A aspiração à unidade exprimiu-se na base, é verdade. Mas colidiu com a divisão da cúpula. O paradoxo é que os dirigentes da LFI, do PS e do PCF gerem juntos centenas de autarquias locais (alinhando, em grande parte, com a política de Macron). Puseram-se todos de acordo, em 19 de Março de 2020, quando Macron lhes pediu que votassem 343 mil milhões de euros para os capitalistas. Concordaram outras vez, nas semanas mais recentes, para votar, no Parlamento Europeu, pelo aumento vertiginoso dos orçamentos de guerra e se comprometerem a obrigar o povo a aceitar os sacrifícios impostos pela guerra. Nas eleições presidenciais, porém, escusaram-se a qualquer forma de unidade. E agora encontram-se todos outra vez à volta de Macron, uns a apelar abertamente a votar nele (caso dos dirigentes do PS, do PCF e dos Verdes), outros, como Adrien Quatennens, em nome da LFI, exigindo a constituição de um governo de coabitação com Macron.

E agora? Os partidos pilares da Vª República desapareceram praticamente. Há um risco elevado de que, nesta segunda volta, Marine Le Pen apareça como um recurso. Macron procura, pois, aliados à esquerda. De repente, descobre que o seu projecto de contra-reforma para adiar a idade da reforma para os 65 anos é negociável. Quem consegue acreditar nisso? Não obstante, Ian Brossat, o director de campanha do candidato do PCF Fabien Roussel, deseja que Macron “ouça a raiva do povo”. Quatennens, por seu lado, acha que “toda a responsabilidade pelo que acontecer na segunda volta recai no protagonista principal, Emmanuel Macron; ele que faça o que há a fazer”. Quatennens vai mais longe, manifestando o desejo de que a esquerda, encabeçada por La France insoumise, ganhe as eleições legislativas de Junho, inaugurando um período de coabitação. Coabitação de Macron como presidente e Quatennens (ou outro) como primeiro-ministro? A França viveu períodos semelhantes de coabitação entre Mitterrand, presidente “socialista”, e Chirac, primeiro-ministro de direita; ou entre Chirac, presidente de direita, e Jospin, primeiro-ministro “socialista”. Estes governos de coabitação levaram a cabo políticas ditadas pela classe capitalista e contra-reformas brutais contra a classe trabalhadora.

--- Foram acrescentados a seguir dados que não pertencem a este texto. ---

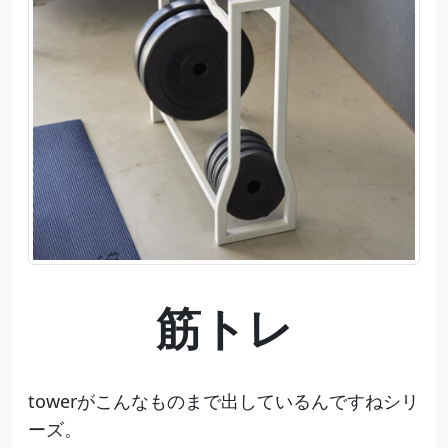
筋トレ
towerがこんなものまで出しているんですねシリ
ーズ。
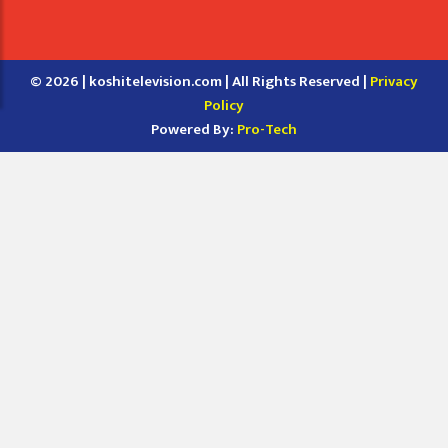
© 2026 | koshitelevision.com | All Rights Reserved |
Privacy
Policy
Powered By:
Pro-Tech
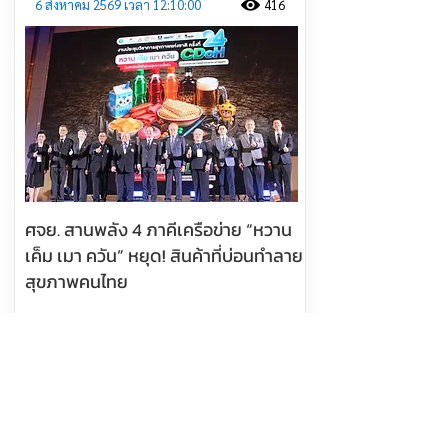
6 สิงหาคม 2569 เวลา 12:10:00
416
ศจย. สานพลัง 4 ภาคีเครือข่าย “หวาน
เค็ม เมา ควัน” หยุด! สินค้าที่บ่อนทำลาย
สุขภาพคนไทย
อ่านต่อ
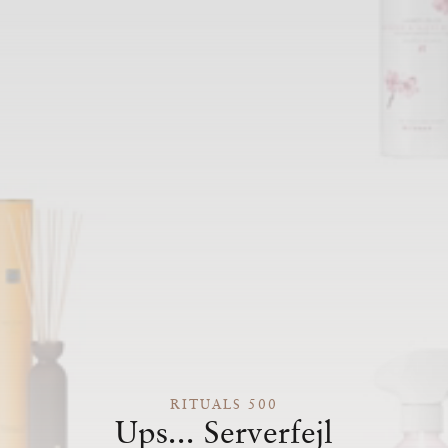
RITUALS 500
Ups... Serverfejl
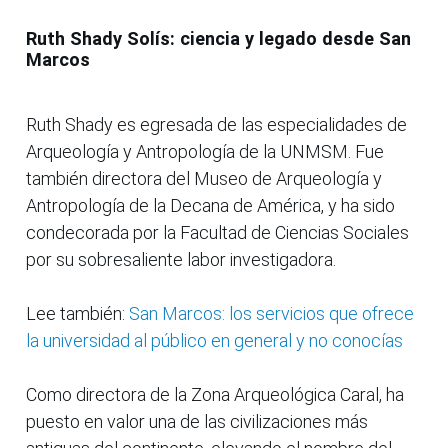
Ruth Shady Solís: ciencia y legado desde San
Marcos
Ruth Shady es egresada de las especialidades de
Arqueología y Antropología de la UNMSM. Fue
también directora del Museo de Arqueología y
Antropología de la Decana de América, y ha sido
condecorada por la Facultad de Ciencias Sociales
por su sobresaliente labor investigadora.
Lee también:
San Marcos: los servicios que ofrece
la universidad al público en general y no conocías
Como directora de la Zona Arqueológica Caral, ha
puesto en valor una de las civilizaciones más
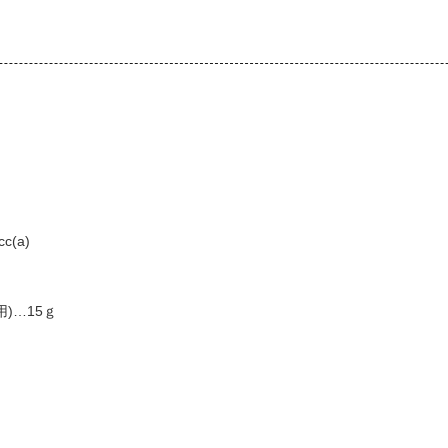
)
c(a)
)…15ｇ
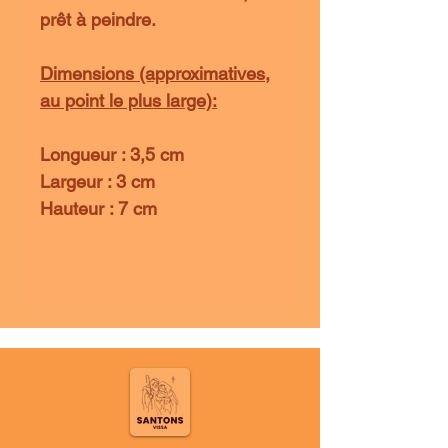
prêt à peindre.
Dimensions (approximatives,
au point le plus large):
Longueur : 3,5 cm
Largeur : 3 cm
Hauteur : 7 cm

As tentativas duns e outros de remendar as coisas não podem mudar este facto: a Vª República e o seu princípio fundamental, o bonapartismo, já não são capazes de conter as contradições de classe. Isso preocupa Le Figaro: “A paisagem política devastada em que Macron poderá começar o seu segundo mandato é muito preocupante. O risco é que a frustração nascida da sensação de impossibilidade de alternância endureça um pouco mais a tensão que percorre o nosso país. Nesta divisão sociológica, será grande a tentação de reacender ‘a guerra de classe com classe, dos que nada têm contra os que têm’ (Tocqueville). O Chefe de Estado compreendeu-o, prometendo novas formas de governação. Na verdade, é todo o exercício da democracia que precisa de ser restaurado com urgência.” 

Restaurar o exercício da democracia”? Isso é permitir que a maioria imponha a satisfação das suas exigências mais fundamentais, não só quanto à forma da democracia, mas também quanto ao seu conteúdo social. Só um governo ao serviço da imensa maioria, a dos que, para viver, só têm o seu trabalho, só um governo que não hesite em atacar os privilégios (e as centenas de milhar de milhões) da pequena minoria de exploradores e especuladores, só um tal governo dos trabalhadores poderá restaurar a democracia, liquidando a Vª República. Para tal, convocará a Assembleia Constituinte soberana, apoiado no movimento de milhões e milhões em luta pelos seus direitos, mobilizados no terreno de classe. É ao serviço desta perspectiva que estamos a construir o Partido Operário Independente Democrático.